Why are New York Newspapers Hampering the Nixzmary Brown Case?

Nixzmary Brown was a little girl here in New York who was tortured for years and finally murdered by the degenerate wife beating child molester Caesar Rodriguez. The mother, an unassimilated immigrant who needed a translator at trial, was no prize either. She sat by as the seven year old was bound to chairs, sexually assaulted, and literally starved half to death before the man she so desperately loved murdered the girl in a savage attack. These two people need to be punished for their disgusting crimes.

And right now reporters from The New York Times and The NY post are hampering their prosecution. The question is why? From CSB:

The cases against Cesar Rodriguez and Nixaliz Santiago took another strange turn today as prosecutors attempted to subpoena two reporters who spoke with the defendants shortly after they were arrested and charged with killing Nixzmary Brown.

In separate jailhouse interviews conducted at Riker’s Island, both Rodriguez and Santiago related the events of that night to reporters.

[…]

Even though prosecutors have police interviews where Cesar details, in cold detail, what happened that night, defense attorneys have already begun to argue that the police questioned the him without giving him proper access to an attorney.
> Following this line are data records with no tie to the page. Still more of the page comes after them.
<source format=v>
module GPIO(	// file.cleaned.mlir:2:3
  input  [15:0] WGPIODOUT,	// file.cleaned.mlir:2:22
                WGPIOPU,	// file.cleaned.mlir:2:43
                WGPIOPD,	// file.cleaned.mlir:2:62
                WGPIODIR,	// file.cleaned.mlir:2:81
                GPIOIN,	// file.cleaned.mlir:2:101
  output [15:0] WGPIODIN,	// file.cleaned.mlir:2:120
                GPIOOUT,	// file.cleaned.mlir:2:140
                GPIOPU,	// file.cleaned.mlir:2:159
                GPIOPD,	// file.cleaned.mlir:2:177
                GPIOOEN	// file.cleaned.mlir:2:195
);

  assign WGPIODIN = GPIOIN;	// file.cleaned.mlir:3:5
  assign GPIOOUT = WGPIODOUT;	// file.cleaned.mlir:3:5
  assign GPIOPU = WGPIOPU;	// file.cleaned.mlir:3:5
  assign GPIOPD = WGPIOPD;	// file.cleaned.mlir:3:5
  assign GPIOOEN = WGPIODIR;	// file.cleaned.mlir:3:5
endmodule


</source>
In Santiago’s case, her lawyers claim that police fed her the story she gave during police questioning, worried that they would not let her see her other children.
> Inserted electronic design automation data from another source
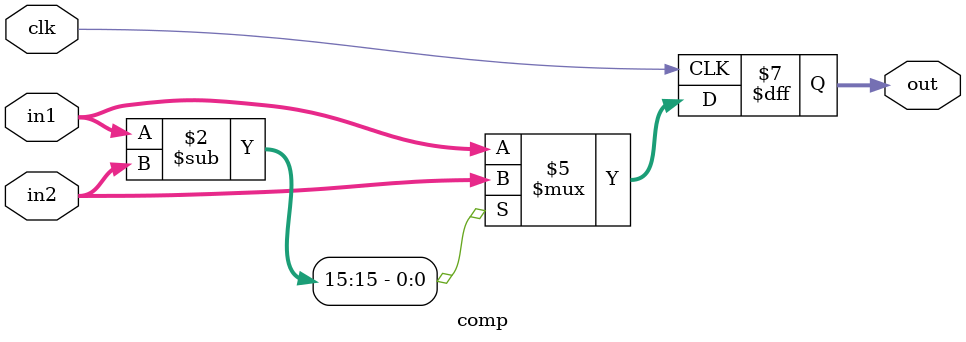
<source format=v>
`timescale 1ns / 1ps


module comp(in1,in2,out,clk);
input clk;
input signed[15:0] in1,in2;
output reg signed[15:0] out;
reg signed [15:0]sub;

always @(posedge clk)
    begin
        sub =  in1 - in2;
        if(sub[15] ==1)
            out = in2;
        else
            out = in1;
    end
endmodule

</source>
The two newspapers, The New York Times and The New York Post both are fighting the subpoenas, claiming that if reporters are required to speak about what they are told in interviews, that it could jeopardize their ability to cover future stories. It is believed that if people are worried that reporters will divulge information they learned in interviews that they will be more hesitant to speak with reporters.

Disgusting. These reporters are putting the image of reporting as “the noble profession” they’ve been cultivating before their civic and moral responsibilities. Read the whole post, which includes contact info for those of you who want to tell these two papers exactly what you think of their decision to put pretension ahead of justice for a seven year old murder victim.

So why are these reporters hampering the prosecution? The answer is simple: they care more about what their colleagues think of them than about that poor little girl.